§ TAREFAS
A - No texto sobre a desigualdade de renda no Brasil, qual foi o rendimento médio mensal da metade mais pobre em 2018?
B - Estenda o texto sobre a desigualdade de renda no Brasil a partir do ponto em que ele termina.

§ TRECHO
__________

O rendimento médio mensal do 1% mais rico da população brasileira atingiu, em 2018, o equivalente a 33,8 vezes o ganho obtido pelos 50% mais […]
O rendimento médio mensal do 1% mais rico da população brasileira atingiu, em 2018, o equivalente a 33,8 vezes o ganho obtido pelos 50% mais pobres. No topo, o rendimento médio foi de R$ 27.744; na metade mais pobre, de R$ 820.
A diferença entre os rendimentos obtidos pelo 1% mais rico e dos 50% mais pobres no ano passado é recorde na série histórica da PNADC (Pesquisa Nacional por Amostra de Domicílio Contínua) do IBGE, iniciada em 2012. A desigualdade aumentou porque o rendimento real da metade mais pobre caiu ou subiu bem menos do que o dos mais ricos, sobretudo nos últimos anos.

__________

§ DADOS DO CONJUNTO
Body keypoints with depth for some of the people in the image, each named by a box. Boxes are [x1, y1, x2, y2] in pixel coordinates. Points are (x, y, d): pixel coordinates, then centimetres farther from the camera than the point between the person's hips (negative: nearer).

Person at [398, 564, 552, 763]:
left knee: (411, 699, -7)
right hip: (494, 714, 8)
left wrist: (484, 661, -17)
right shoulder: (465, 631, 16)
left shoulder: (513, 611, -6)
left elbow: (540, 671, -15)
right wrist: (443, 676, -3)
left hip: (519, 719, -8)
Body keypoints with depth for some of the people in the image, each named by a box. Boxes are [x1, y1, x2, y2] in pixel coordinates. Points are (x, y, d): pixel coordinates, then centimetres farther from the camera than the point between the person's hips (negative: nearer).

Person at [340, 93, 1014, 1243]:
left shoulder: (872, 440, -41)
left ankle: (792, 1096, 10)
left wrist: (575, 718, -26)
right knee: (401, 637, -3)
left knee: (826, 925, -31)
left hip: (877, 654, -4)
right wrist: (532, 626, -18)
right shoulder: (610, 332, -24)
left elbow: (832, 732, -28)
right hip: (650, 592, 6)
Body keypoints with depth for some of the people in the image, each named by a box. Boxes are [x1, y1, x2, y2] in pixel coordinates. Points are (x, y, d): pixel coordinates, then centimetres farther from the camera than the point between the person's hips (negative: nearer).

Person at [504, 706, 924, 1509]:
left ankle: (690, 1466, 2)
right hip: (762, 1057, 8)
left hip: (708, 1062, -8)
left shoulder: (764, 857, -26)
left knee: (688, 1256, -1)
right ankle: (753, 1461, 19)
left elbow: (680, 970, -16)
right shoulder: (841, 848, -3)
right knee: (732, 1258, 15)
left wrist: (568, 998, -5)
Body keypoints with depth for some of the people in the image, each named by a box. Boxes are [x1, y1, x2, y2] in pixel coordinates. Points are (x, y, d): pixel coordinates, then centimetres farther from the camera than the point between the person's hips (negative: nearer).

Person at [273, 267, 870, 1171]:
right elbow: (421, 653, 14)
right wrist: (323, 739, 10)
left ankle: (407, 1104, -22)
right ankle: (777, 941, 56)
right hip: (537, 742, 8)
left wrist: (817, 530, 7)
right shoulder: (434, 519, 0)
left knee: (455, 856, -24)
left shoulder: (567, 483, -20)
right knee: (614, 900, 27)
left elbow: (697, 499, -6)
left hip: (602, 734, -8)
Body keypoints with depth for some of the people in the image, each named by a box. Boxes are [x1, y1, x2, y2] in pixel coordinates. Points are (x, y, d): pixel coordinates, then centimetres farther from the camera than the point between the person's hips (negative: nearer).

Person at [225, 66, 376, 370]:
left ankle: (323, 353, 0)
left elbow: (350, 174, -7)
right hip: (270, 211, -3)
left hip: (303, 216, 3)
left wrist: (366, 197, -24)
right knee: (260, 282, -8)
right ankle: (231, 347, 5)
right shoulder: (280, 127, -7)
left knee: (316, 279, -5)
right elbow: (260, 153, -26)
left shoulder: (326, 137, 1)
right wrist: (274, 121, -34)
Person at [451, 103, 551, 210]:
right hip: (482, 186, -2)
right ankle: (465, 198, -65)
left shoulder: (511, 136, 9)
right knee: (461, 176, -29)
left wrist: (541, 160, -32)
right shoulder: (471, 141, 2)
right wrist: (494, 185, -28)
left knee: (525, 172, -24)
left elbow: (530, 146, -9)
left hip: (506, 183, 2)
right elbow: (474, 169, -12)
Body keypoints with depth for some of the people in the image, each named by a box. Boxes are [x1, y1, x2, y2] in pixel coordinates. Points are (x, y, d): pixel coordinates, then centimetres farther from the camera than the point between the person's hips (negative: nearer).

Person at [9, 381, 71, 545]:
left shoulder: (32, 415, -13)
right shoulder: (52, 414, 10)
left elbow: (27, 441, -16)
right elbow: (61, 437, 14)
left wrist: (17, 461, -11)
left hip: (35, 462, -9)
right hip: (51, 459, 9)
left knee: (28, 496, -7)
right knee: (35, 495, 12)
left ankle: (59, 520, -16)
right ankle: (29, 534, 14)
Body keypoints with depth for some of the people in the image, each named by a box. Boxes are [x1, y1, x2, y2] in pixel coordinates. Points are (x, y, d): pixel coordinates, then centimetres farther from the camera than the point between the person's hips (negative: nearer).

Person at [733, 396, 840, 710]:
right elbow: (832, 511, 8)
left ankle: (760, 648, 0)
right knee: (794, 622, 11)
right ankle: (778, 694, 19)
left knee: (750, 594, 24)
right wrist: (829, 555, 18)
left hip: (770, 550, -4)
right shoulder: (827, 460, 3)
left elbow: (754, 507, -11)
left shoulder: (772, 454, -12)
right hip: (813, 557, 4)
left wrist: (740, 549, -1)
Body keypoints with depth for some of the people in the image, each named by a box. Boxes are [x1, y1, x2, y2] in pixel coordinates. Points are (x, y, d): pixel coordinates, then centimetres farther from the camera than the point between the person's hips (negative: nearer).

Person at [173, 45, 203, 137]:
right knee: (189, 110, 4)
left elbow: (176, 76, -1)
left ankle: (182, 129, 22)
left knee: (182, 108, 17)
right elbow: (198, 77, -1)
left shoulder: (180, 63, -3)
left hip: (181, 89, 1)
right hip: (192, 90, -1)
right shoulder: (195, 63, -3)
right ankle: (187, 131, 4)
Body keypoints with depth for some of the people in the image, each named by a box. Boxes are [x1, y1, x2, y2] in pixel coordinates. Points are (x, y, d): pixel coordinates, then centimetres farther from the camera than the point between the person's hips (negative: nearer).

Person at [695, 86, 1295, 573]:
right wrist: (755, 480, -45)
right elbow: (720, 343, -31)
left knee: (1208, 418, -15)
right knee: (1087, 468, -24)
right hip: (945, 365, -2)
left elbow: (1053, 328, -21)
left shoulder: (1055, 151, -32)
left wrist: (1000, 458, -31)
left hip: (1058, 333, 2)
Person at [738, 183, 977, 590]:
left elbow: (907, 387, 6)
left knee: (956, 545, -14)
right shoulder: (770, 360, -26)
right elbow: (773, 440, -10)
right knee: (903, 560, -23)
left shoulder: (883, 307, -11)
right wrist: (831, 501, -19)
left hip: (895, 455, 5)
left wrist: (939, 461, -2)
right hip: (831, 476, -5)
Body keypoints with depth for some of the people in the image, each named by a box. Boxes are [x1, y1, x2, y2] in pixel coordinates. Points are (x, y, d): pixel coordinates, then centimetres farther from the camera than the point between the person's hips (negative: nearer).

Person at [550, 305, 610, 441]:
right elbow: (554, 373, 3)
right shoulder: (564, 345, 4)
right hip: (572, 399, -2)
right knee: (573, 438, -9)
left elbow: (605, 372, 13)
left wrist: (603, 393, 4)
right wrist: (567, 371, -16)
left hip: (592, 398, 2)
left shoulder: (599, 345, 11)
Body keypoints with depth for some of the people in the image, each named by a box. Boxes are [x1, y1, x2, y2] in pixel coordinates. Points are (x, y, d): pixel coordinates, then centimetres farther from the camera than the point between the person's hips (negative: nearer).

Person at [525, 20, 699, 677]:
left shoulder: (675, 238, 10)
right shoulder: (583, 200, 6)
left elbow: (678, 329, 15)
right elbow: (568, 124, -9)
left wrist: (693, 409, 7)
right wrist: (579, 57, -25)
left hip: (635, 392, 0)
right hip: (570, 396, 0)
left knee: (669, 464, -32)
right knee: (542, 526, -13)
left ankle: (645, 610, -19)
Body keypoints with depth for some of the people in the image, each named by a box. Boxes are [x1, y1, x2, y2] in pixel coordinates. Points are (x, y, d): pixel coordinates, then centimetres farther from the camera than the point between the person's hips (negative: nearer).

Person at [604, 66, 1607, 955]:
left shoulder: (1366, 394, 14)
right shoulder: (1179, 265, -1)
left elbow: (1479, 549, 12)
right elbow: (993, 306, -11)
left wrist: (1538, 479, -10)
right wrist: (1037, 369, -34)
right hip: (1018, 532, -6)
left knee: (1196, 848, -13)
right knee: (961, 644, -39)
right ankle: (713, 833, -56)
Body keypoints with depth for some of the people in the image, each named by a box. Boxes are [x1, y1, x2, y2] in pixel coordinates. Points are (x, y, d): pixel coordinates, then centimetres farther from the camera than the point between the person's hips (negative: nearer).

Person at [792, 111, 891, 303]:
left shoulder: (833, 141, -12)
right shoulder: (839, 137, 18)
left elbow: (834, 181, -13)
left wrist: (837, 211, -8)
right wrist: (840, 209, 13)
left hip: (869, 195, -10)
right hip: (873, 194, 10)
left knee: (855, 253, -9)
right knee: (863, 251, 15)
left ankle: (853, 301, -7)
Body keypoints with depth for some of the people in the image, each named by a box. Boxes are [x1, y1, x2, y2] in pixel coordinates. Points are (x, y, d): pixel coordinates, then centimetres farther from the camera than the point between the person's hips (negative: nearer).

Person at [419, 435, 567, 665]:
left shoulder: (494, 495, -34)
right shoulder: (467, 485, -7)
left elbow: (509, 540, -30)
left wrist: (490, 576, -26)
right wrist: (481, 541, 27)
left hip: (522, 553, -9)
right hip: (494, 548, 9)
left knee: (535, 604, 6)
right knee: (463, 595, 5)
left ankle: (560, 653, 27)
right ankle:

__________

§ RESPOSTAS ESPERADAS
A - R$ 820.

B -
Para a gerente da pesquisa, Maria Lúcia Vieira, o aumento da desigualdade reflete a recessão do mercado de trabalho nos últimos anos, que impacta principalmente aqueles que vivem de ocupações menos formais. “Os mais pobres acabam sofrendo mais do que aqueles carteira de trabalho ou os funcionários públicos, por exemplo”, disse ela, em entrevista nesta quarta (16) para comentar a pesquisa.
De 2017 para 2018, por exemplo, o ganho dos 10% mais pobres caiu 3,2% (para R$ 153 em média) enquanto o do 1% mais rico aumento 8,4% (para R$ 27.774). Desde o início da pesquisa, e coincidindo com o aumento na desigualdade, houve ainda uma diminuição no total de domicílios atendidos pelo Bolsa Família, de 15,9% no total do país em 2012 para 13,7% em 2018.
Vista de outro ângulo, a extrema concentração de renda no Brasil revela que os 10% da população com os maiores ganhos detinham, no ano passado, 43,1% da massa de rendimentos (R$ 119,6 bilhões). Na outra ponta, os 10% mais pobres ficavam com apenas 0,8% da massa (R$ 2,2 bilhões).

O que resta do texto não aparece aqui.